Unfortunately, this is not a conspiracy theory - or if it is, it's a theory supported by several leading NGOs. "I've been in plenty of meetings where at least a third of those present are SWP members, in various different guises," says Dave Timms, press officer for the World Development Movement. "They call themselves Globalise Resistance, Stop the War Coalition, Project K - but it's always the same people, and they consistently packed meetings and voted their own people in as chairs, speakers and organisers."

Timms's criticisms echo those earlier in the year from ten big NGOs, including Greenpeace and Oxfam. They wrote of how, at a meeting held to determine who would speak at the forum, the SWP had "packed the room with their supporters". "This will do nothing to help broaden the movement in the UK," they wrote.
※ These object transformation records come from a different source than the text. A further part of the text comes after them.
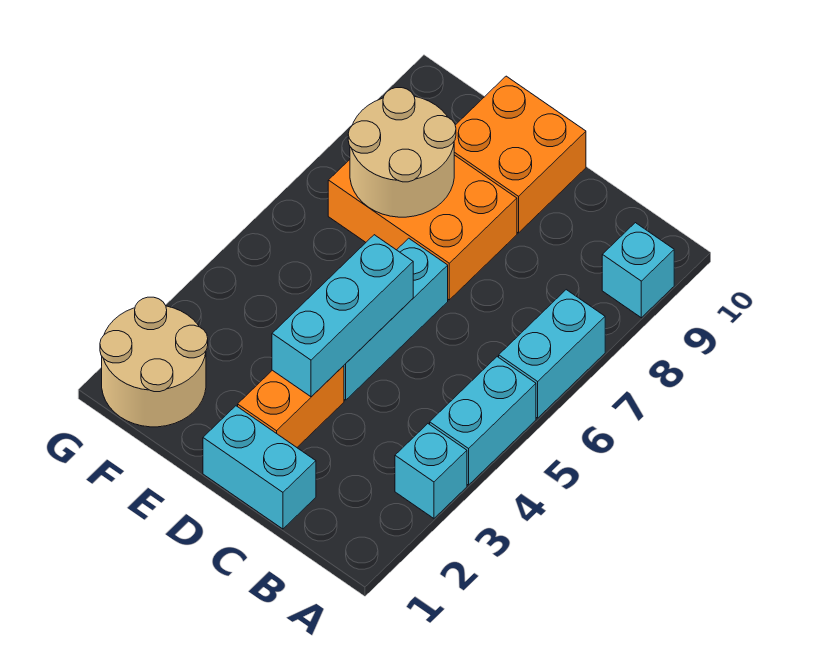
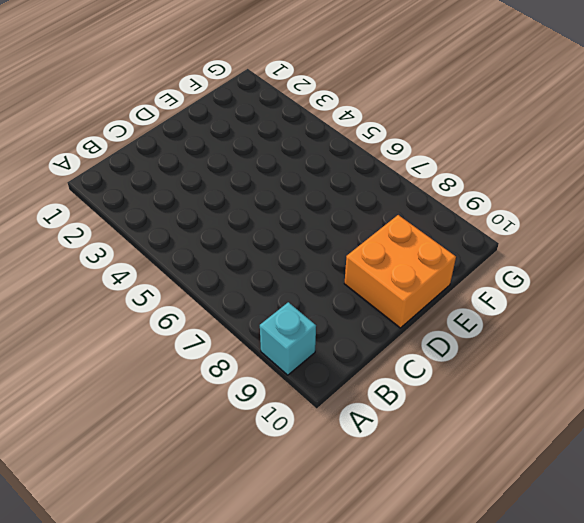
none -> cyan 1x1 brick [395,424,467,518]
none -> cyan 1x2 brick [430,357,536,485]
none -> cyan 1x2 brick [499,290,605,418]

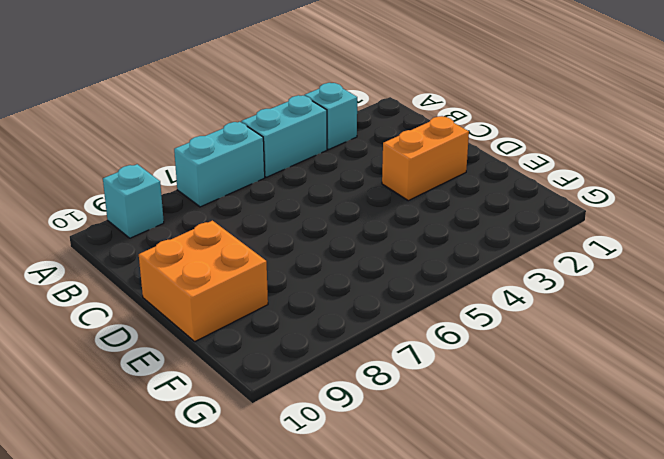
none -> cyan 1x2 brick [203,406,316,529]
none -> cyan 1x3 brick [344,238,448,400]
none -> orange 2x3 brick [328,155,517,300]

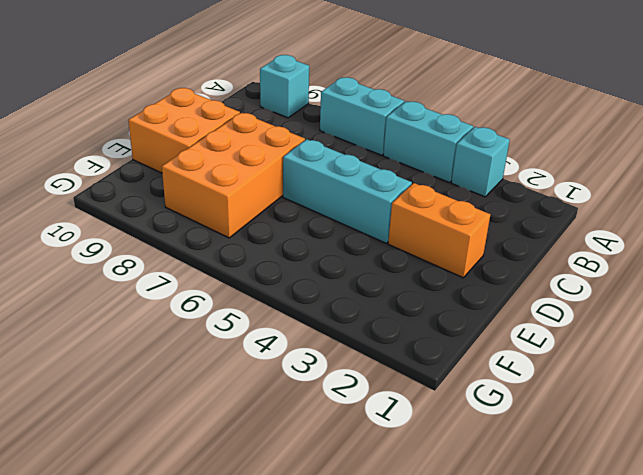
none -> cyan 1x2 brick [203,406,316,529]
none -> tan 2x2 round brick [100,297,208,427]
none -> cyan 1x3 brick [272,235,413,397]

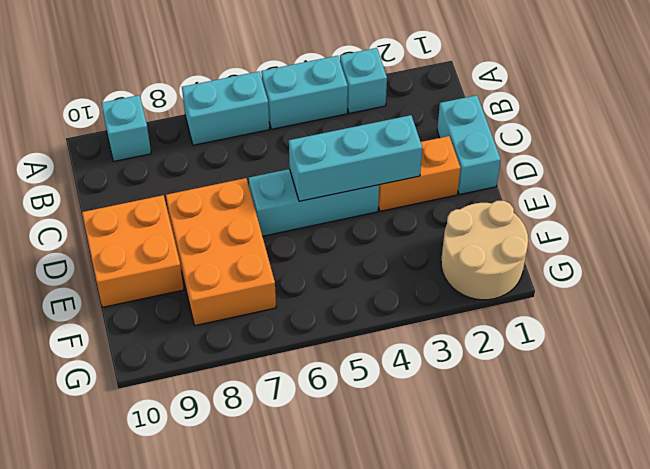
none -> tan 2x2 round brick [348,88,456,217]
The Italian mobilising committee for the forum issued a public complaint in June about how the SWP and Socialist Action had behaved at a meeting in Paris: "They . . . were constantly unwilling to enter into real dialogue, tried to impose their own way and were often arrogant or used blackmail, repeatedly refusing to accept decisions and titles which had already been decided hours before."

Nick Dearden from War on Want, who has been involved in organising European Social Forums for years, says he now feels like giving up. "This year's whole thing has been deeply compromised from the start. Many of us wanted to open up the organising process and bring everyone in. The SWP wanted to shut down debate and run the show themselves. I think it has actually set radicalism in this country back."

The "global justice movement", as it has come to be known, is deeply committed to democracy and enthused with fresh ideas. The SWP, on the other hand, is an undemocratic, regressive organisation that seeks to harness the energy of this new movement for its own purposes. Its input made this year's forum seem at times more like a backward-looking, hard-left gathering than a place where a new world would be born.